20 Movies for $5; What could possibly go wrong? Part XIV.
The opening credits say this is based on The Howling I, II, & III by Gary Brandner. So, it took three books to create this masterpiece; as opposed to The Hobbit which is one book being made into three films. So this film must be stuffed with great ideas, metaphor, action, rich characters — it must be nine times as good as The Hobbit! Great, can’t wait!
Author and walking 80’s billboard Marie Adams (Romy Windsor) is riding up in an elevator to meet her agent. A nun boards the elevator with her, but when she turns to speak to her, she has vanished. She spots the nun again at lunch, but again she vanishes. She has yet another vision — this one of a wolf — and this is the one that finally gets her hauled away.
She is taken to a hospital, where she opens up a compact mirror and sees a vision of her face all bloody. But in the director’s signature move, the shot is so quick — just a few frames — that it is barely perceptible on the first viewing (and WTH would anyone watch it a second time?).
The doctor and her husband Richard decide she needs a few weeks in the country to relax. Marie, her husband and their their preciously-named dog Pierre go to a rustic cottage in the country. Rustic meaning there are wolf claw marks on the door.
During a walk in the woods, Pierre disappears. Marie seems to think this is worthy of reporting to the sheriff. The next day she thinks she sees the nun from the first scene, but it turns out to be a local in a black cape who will soon be banging her husband. She points out a short-cut home to Marie which takes her past a cave. Peeking inside, she sees Pierre’s severed head — identifiable only after replaying the scene three times, thanks to the director’s signature .5 second shot.
The next day, Richard goes to the cave to check out Marie’s story about Pierre. Despite Marie specifically telling him Pierre was “in the cave,” he does not even peek in. He finds an old doll several yards from the cave and tells her that’s what she must have seen, silly woman.
The story picks up slightly as a couple of New Yorkers are killed. Sadly, it is all wolf-cam, so we see nothing.
yada yada.
Finally about 80 minutes in, we get what we came for. Richard, who was bitten in the 2nd yada, begins melting into a pile of viscous goo. I still don’t understand how that is a step to becoming a wolf, but I was just happy to see anything finally happen in this film.
This attracts many other man-wolves most of whom look more like Nosferatu than wolves. However, to average it out, they also present shots of red-eyed dogs running around that are supposed to be wolves.

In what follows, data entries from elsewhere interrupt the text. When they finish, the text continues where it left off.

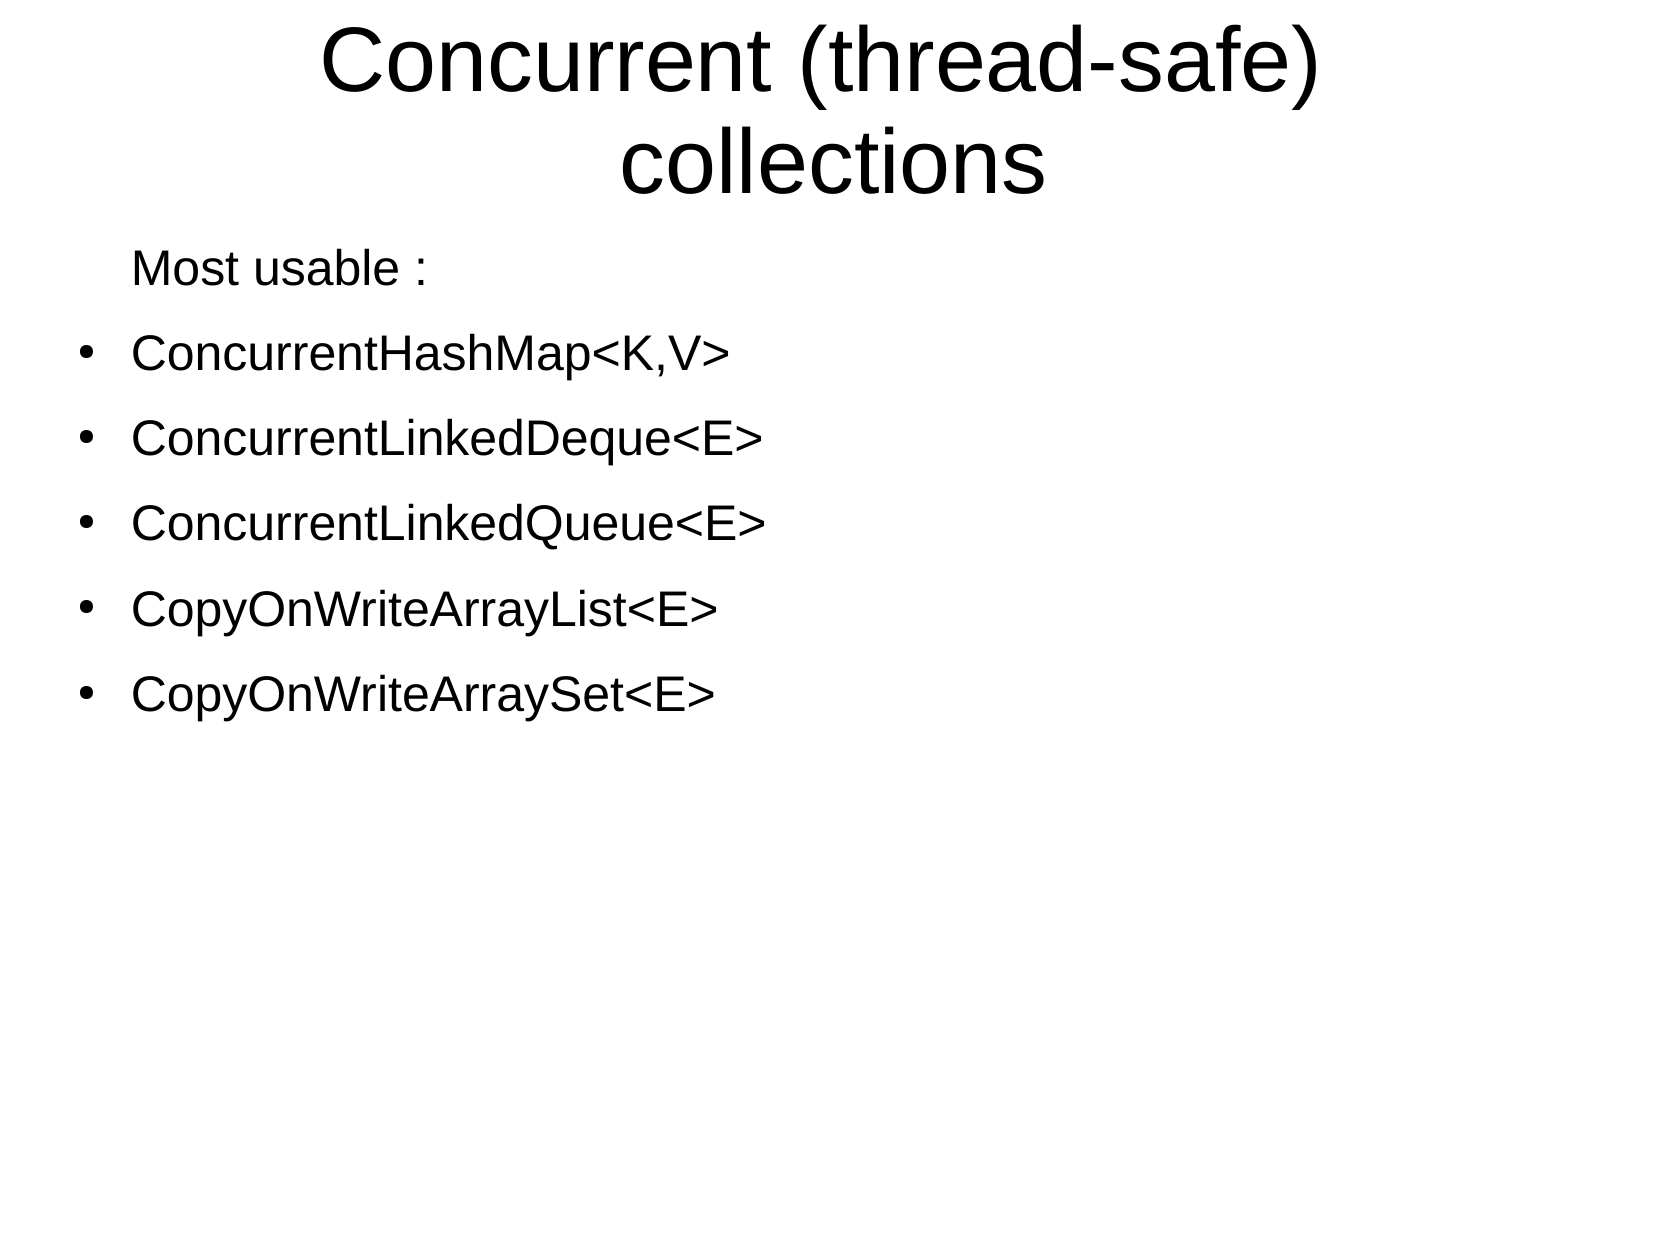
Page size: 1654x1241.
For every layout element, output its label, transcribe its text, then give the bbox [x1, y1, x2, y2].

title Concurrent (thread-safe) collections [90, 8, 1579, 214]
list Most usable : ConcurrentHashMap<K,V> ConcurrentLinkedDeque<E> ConcurrentLinkedQueue<E> CopyOnWriteArrayList<E> CopyOnWriteArraySet<E> [60, 240, 1549, 722]
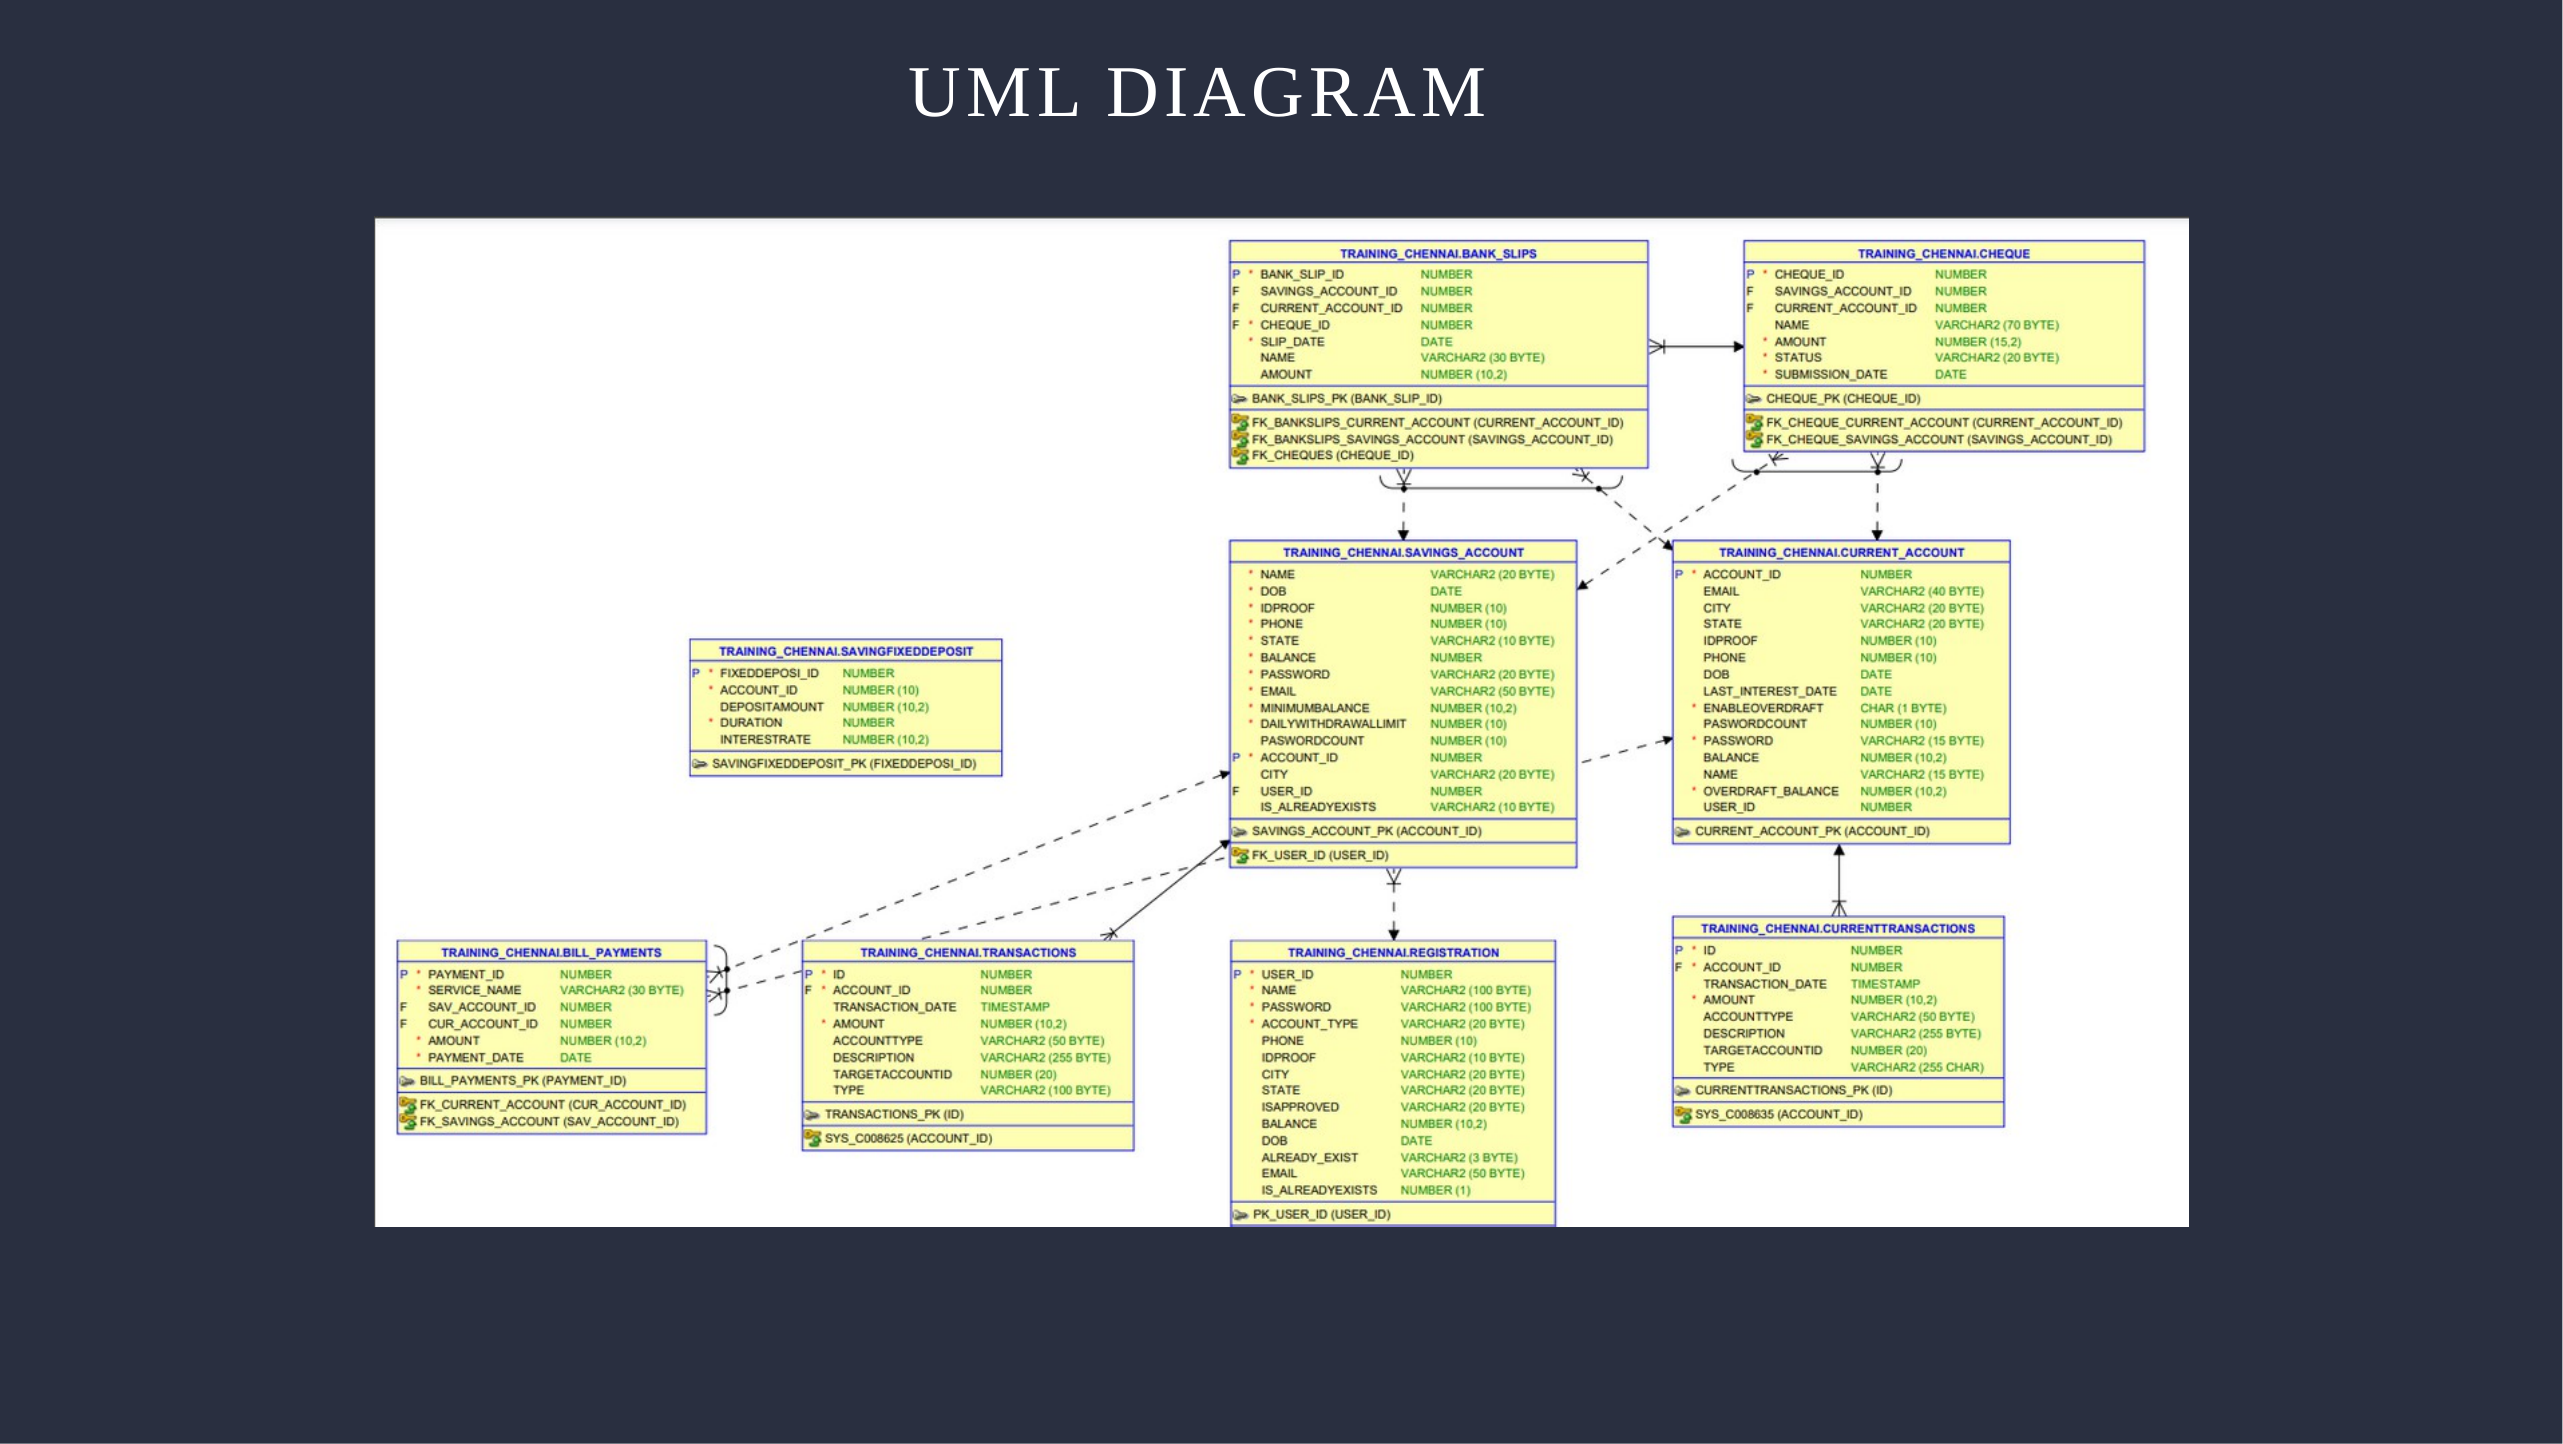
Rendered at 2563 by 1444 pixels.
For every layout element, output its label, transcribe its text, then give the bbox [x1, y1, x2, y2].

picture [374, 216, 2189, 1227]
title UML DIAGRAM [475, 24, 2087, 285]
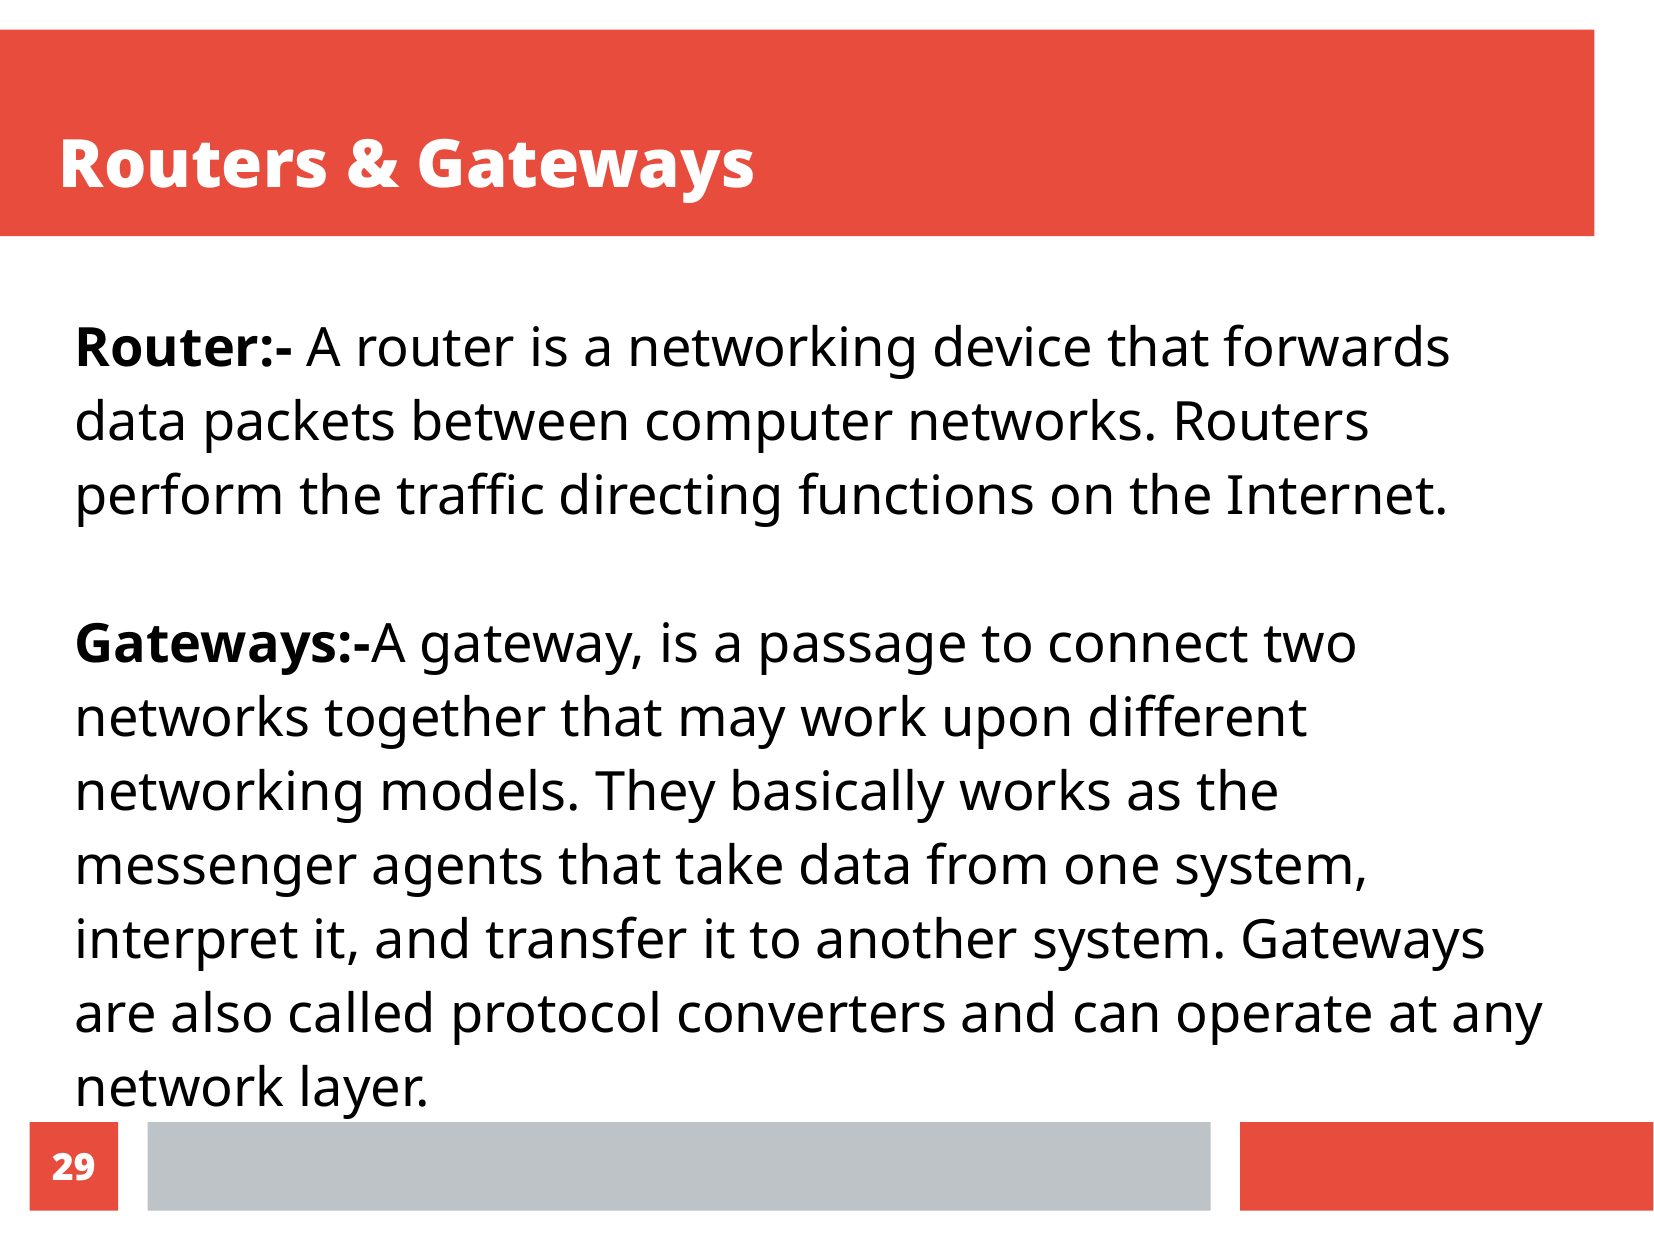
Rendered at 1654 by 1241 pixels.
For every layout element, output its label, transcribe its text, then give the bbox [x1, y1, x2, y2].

Eventually, Marie is able to kill the wolves in much the same way we saw in Night Shadow. A car is launched toward a bell tower where they have been lured. Then the car is blown up, consuming them all in the fire. When the denouement of your film draws from the same concepts as a Kato Kaelin joint, you’re on thin cinematic ice.
Romy Windsor is very watchable with a very distinct look about her. Sadly, she is not reason enough to endure this movie. Some of the effects are fun and appear to be practical, but they are too few and far too late coming to be much help.
I rate this a I out of IV. Stoopid no-fraction-having Romans — it only deserves a .V out of IV.
Post-Post:
- Wow, apparently the Romans did have fractions. Sorry about that stoopid crack.
- All right, but apart from the sanitation, medicine, education, wine, public order, irrigation, roads, the fresh water system and public health, what have the Romans ever done for us?
- Romy Windsor has such a unique look that I knew I had seen her before. As best as I can tell, I recognize her from a movie I saw once 30 years ago.